Luther smiled around the piece of bacon he was chewing. A smattering of grease lined his lips, so the smile glistened.
“Right. In a place like this, a new frontier that’s untried, you need a risk-taker. You need someone willing to step outside the safety zone. To show the Company something worth rewarding. As it is, we’re barely making quota. Might even have to work a seven-day shift this week.”
Edith kept her face neutral, but her hands under the table made fists of hope. If he were on the scoop an extra day, that was an extra day she’d have to herself. Maybe she’d go back to the station’s market. See if there were any spices from the recent shipment from
Earth left. She could make them an extravagant dinner for the extra workday. Luther would like that.
“How were the eggs?” Edith asked as he forked the last of them. She was feeling bold. Like a risk-taker.
“Perfect,” he said around a mouthful. His face lit up again. His smile had less of a shine to it.
“I’m glad.”
He picked up the coffee and downed the cup.
“And I’m almost late,” Luther said, rising. He stuffed the last piece of bacon into his mouth and wiped his hands.
Almost is okay .
“I thought I might go back to the market today,” Edith said. “Get some more spices for this week.”
Luther’s quick, almost-late movements stopped.
“Well, that’s fine,” he said, “but I’ll go with you.
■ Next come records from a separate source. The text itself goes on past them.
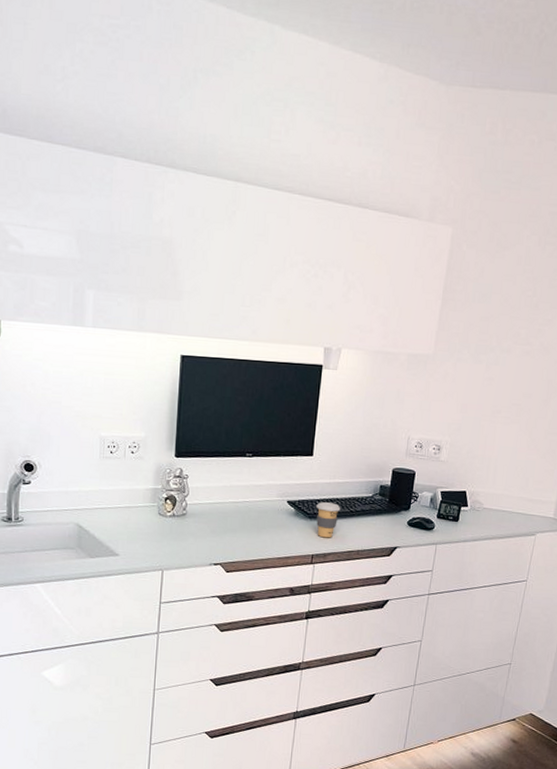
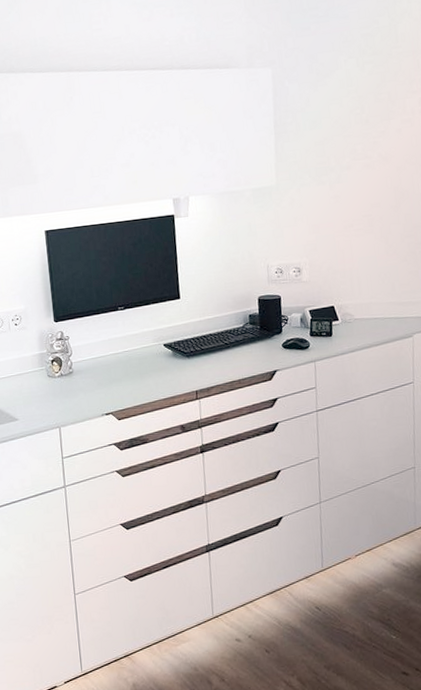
coffee cup: present [316,502,341,538] -> none [192,339,216,373]

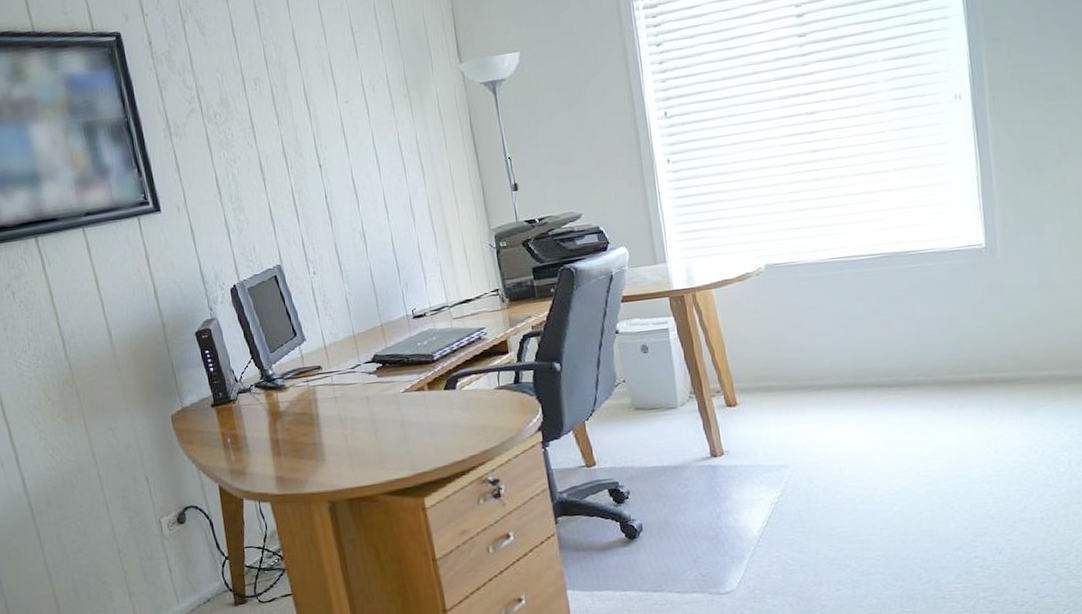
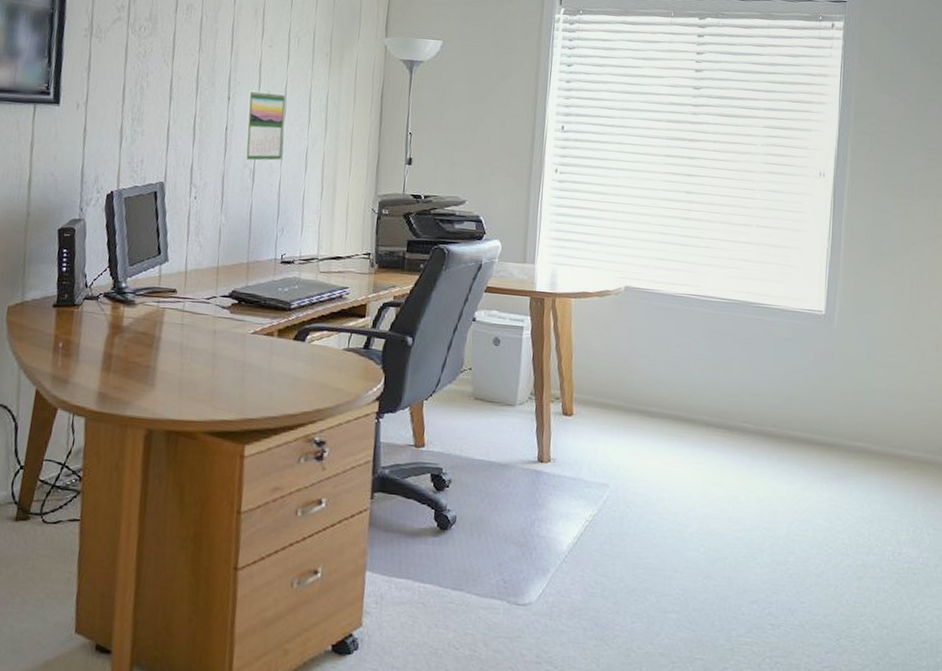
calendar: none [337,147,387,224] -> present [244,90,286,161]

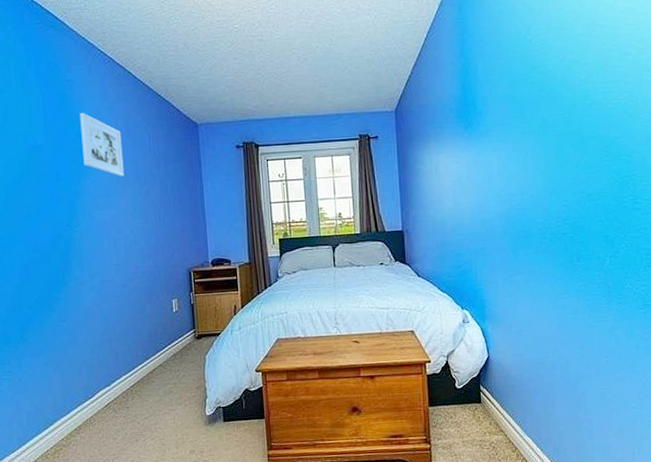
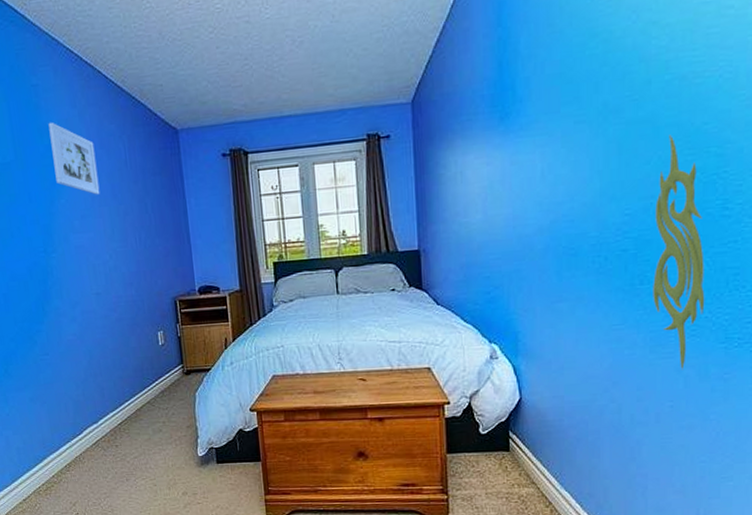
wall decoration: none [585,145,627,331] -> present [653,134,705,370]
Let’s go after shift, if I’m not too tired.”
Edith smiled brightly. “Oh, that would be lovely. I was just thinking—”
“After shift,” he said again. She wondered if this was how he talked to Sprague. But probably not. Sprague was the boss.
“Okay, then,” Edith said. After Market Day, whatever Luther wanted was what Luther should get. It was just easier all around. And required less need for an artist’s touch. “We’ll go when we can go together.”
A smile and a nod from Luther.
A breath, quietly released, from Edith.
He came around the table, and it was clear he wanted her to stand. When she did, he wrapped her in his arms again.
“Thank you for the perfect breakfast,” he said, looking down into her eyes. “You’re the perfect wife. ”
She wrapped her arms around him. The morning’s ritual was almost complete.